* _TEXT SEGMENT_:

In the last 10 years the U has hired 1,000 new administrators according to the WSJ. That’s twice the number of teachers hired and almost twice as fast a growth rate as the student body. There were 39 administrators making more than $200,000 in 2001. Today there are 81.
The Pioneer Press reported that U President Eric Kaler told a press briefing that the U had only added about 650 administrators over the past decade. The U and the WSJ disagree about what makes up an administrator, but they both agree the 1,000 figure did not include teachers.
During the same period student tuition has risen from $5,002 in 2001 to $11,650 in 2011. Beginning salaries for professors are still very low by comparison to most universities and colleges and start at $38,682 for a 12-month appointment.

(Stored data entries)
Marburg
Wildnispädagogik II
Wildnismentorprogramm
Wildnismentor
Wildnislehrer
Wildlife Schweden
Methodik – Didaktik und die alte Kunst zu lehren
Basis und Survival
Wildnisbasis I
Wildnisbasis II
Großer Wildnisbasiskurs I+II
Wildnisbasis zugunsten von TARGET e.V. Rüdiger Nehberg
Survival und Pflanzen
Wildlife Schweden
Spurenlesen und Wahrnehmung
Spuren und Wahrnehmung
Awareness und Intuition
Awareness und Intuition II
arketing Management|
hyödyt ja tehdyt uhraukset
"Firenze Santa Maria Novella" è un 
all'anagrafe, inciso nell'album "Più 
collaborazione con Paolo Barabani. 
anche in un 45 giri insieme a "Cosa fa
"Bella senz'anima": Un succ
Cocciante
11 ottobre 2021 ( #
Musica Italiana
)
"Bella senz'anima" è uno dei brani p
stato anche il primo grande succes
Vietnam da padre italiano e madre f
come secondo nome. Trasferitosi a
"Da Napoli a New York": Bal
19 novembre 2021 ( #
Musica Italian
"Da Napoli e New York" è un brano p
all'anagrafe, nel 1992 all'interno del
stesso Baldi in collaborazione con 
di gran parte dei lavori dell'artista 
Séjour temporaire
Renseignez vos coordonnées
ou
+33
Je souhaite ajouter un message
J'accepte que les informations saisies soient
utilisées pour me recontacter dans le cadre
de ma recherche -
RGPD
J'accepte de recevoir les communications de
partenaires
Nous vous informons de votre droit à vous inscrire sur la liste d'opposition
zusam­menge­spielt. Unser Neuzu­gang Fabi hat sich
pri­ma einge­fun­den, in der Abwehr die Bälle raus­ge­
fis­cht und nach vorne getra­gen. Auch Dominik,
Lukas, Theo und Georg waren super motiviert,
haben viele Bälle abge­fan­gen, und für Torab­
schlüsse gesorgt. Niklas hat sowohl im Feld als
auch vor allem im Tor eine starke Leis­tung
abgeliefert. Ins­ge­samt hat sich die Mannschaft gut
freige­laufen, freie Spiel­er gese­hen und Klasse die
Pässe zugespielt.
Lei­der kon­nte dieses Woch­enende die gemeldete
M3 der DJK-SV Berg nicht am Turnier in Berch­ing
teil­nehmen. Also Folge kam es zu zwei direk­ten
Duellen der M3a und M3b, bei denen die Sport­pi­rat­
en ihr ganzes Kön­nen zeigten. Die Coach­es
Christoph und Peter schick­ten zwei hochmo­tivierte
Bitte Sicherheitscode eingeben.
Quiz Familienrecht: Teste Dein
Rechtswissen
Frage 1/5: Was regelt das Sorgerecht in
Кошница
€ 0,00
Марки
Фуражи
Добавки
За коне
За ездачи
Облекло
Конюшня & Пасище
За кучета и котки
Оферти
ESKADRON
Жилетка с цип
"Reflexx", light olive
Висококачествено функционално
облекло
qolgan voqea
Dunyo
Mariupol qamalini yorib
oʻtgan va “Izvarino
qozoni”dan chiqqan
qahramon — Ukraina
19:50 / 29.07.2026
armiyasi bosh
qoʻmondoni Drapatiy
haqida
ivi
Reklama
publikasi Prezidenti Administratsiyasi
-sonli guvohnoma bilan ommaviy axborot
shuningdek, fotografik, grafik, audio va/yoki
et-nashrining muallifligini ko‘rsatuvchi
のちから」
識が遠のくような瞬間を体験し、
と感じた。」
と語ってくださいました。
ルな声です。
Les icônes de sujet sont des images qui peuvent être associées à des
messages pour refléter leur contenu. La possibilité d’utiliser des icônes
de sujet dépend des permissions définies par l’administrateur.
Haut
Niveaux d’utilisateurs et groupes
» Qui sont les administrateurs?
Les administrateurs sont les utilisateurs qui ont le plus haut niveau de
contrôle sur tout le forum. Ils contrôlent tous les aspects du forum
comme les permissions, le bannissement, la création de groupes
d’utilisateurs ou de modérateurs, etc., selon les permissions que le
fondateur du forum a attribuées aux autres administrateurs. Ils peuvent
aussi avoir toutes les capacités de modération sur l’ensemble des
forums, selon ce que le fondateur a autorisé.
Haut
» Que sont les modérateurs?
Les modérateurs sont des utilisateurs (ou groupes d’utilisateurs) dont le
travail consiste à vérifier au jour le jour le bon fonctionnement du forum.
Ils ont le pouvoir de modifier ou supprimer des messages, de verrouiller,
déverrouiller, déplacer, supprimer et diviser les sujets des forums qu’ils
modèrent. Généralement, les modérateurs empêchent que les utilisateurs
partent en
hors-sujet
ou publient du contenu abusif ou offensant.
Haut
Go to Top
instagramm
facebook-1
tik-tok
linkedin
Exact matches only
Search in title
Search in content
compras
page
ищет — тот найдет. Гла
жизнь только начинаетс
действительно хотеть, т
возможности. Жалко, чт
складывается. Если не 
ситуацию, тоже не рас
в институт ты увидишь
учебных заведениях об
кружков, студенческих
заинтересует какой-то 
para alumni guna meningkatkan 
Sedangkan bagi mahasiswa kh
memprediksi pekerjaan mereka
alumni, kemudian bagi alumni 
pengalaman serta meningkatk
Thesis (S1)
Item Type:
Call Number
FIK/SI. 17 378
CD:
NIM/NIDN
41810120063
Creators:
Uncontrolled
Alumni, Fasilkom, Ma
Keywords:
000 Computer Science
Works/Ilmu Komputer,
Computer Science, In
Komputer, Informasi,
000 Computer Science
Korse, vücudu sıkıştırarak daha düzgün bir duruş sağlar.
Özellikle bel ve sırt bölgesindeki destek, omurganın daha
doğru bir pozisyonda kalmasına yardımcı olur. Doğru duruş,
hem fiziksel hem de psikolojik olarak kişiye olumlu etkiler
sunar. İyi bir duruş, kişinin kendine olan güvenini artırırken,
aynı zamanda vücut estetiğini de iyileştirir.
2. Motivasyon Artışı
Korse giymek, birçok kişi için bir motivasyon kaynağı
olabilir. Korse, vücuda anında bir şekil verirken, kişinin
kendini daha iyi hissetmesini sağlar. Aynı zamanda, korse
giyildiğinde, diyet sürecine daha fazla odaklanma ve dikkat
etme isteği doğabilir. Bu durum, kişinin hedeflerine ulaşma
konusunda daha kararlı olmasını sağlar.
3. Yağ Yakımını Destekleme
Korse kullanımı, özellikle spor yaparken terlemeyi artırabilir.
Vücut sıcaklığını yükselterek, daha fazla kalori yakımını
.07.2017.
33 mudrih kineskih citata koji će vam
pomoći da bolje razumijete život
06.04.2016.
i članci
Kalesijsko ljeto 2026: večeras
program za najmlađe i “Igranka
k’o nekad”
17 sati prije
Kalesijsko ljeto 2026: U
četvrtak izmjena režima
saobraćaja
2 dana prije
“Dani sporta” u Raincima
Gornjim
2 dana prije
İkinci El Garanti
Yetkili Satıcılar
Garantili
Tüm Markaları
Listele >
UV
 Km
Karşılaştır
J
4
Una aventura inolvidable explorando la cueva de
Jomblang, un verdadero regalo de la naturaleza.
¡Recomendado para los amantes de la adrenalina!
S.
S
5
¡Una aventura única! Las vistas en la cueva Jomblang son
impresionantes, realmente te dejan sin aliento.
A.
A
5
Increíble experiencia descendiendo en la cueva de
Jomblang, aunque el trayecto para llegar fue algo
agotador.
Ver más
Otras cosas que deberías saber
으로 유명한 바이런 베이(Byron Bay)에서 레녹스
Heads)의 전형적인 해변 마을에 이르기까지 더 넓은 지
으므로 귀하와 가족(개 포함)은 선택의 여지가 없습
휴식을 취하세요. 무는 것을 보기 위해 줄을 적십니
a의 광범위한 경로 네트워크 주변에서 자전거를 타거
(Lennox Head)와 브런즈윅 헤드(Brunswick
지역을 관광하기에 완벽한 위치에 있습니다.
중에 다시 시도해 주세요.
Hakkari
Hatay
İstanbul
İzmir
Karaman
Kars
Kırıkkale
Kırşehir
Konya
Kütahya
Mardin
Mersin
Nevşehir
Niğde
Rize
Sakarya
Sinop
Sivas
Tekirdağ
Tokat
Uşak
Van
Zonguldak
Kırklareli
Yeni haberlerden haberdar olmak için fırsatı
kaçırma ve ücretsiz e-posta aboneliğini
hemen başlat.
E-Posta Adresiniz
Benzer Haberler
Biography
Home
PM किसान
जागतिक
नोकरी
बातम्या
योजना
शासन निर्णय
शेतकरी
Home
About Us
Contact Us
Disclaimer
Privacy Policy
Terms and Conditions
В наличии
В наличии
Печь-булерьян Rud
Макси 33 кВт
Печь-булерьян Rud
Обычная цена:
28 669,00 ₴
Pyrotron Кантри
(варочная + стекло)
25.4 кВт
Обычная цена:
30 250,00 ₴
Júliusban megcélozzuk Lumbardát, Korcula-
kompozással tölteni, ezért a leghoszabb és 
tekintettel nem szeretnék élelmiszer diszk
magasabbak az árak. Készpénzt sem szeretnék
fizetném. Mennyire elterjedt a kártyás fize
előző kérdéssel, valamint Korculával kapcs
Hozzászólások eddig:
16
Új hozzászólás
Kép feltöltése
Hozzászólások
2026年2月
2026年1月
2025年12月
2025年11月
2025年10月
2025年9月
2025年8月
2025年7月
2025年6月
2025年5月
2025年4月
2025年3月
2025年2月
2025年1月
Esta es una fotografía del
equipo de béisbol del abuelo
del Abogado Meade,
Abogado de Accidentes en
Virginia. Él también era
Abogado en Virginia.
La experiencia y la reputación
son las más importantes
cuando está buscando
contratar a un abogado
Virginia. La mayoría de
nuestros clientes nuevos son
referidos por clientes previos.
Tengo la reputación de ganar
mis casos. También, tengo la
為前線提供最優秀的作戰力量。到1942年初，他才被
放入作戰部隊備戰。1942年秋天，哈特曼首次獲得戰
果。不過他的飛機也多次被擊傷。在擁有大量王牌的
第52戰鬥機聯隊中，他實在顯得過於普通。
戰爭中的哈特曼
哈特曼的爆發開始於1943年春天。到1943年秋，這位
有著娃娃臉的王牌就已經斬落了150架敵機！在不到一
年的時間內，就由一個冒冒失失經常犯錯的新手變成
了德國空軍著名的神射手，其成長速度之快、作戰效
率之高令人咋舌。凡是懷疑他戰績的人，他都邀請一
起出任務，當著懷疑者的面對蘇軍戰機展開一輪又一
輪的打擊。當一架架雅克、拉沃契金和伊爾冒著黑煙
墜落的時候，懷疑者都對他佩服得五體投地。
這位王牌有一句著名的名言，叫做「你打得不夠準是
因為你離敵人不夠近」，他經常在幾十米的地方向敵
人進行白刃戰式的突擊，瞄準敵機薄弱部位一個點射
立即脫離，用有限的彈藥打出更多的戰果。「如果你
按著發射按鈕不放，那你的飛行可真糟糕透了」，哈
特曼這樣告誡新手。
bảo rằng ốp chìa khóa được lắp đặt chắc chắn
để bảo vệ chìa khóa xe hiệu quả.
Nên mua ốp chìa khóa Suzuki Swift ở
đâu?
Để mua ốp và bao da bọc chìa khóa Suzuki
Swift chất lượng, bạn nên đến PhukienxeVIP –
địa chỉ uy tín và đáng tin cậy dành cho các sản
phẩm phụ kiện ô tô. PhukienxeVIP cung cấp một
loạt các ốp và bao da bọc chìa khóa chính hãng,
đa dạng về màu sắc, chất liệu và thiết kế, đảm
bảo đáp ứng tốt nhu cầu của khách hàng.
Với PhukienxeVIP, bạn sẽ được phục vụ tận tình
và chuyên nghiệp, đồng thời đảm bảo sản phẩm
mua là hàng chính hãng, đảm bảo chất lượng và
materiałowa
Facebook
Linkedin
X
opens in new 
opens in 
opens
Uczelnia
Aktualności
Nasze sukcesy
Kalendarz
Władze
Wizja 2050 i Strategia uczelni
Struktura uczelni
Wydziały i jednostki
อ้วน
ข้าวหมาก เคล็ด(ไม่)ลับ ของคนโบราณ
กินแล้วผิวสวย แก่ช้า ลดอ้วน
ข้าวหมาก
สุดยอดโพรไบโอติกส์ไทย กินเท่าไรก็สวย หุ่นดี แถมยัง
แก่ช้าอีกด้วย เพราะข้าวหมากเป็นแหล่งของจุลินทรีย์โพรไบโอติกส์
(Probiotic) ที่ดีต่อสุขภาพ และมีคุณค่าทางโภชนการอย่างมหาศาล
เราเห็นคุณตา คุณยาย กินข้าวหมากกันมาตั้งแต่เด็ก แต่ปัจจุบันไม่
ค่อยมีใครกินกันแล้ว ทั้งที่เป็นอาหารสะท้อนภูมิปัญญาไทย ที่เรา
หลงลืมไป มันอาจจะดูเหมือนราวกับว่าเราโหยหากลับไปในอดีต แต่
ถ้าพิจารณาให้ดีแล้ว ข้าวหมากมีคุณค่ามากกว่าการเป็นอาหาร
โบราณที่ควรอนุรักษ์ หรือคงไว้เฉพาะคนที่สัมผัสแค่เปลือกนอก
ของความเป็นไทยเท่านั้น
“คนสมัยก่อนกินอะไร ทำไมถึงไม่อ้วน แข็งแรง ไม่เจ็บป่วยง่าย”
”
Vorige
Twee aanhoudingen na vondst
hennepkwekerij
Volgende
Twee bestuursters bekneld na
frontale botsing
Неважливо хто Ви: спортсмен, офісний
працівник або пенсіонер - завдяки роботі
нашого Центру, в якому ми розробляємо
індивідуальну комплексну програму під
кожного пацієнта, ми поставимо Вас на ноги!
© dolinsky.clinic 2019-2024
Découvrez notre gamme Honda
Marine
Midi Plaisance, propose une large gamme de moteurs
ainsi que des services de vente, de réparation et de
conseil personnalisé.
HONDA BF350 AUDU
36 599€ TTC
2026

* _PROBLEM A_: Please rewrite the administrator-hiring passage starting with "During the same" and going on through "a 12-month appointment.", renaming "student tuition" as "undergraduate tuition".
* _PROBLEM B_: Extend the administrator-hiring passage with what would come after its final sentence.

* _EXERCISE RESULT A_:
During the same period undergraduate tuition has risen from $5,002 in 2001 to $11,650 in 2011. Beginning salaries for professors are still very low by comparison to most universities and colleges and start at $38,682 for a 12-month appointment.

* _EXERCISE RESULT B_:
Legislators were shocked at the bad publicity. KARE 11 reported that Senate Majority Leader Tom Bakk said, "That is not the place—the front page of the Wall Street Journal—where we want our flagship university."
As a result of all the bad publicity the U has decided to study the problem and get back to the state legislature by the middle of March. They’re not sure if the study will cost more than $50,000. Their solution sounds a little like Wayne LaPierre’s response to the Newtown tragedy, “The only thing that will stop a bad guy with a gun is a good guy with a gun”: The only thing that will stop out of control bureaucracy is good bureaucracy with a study.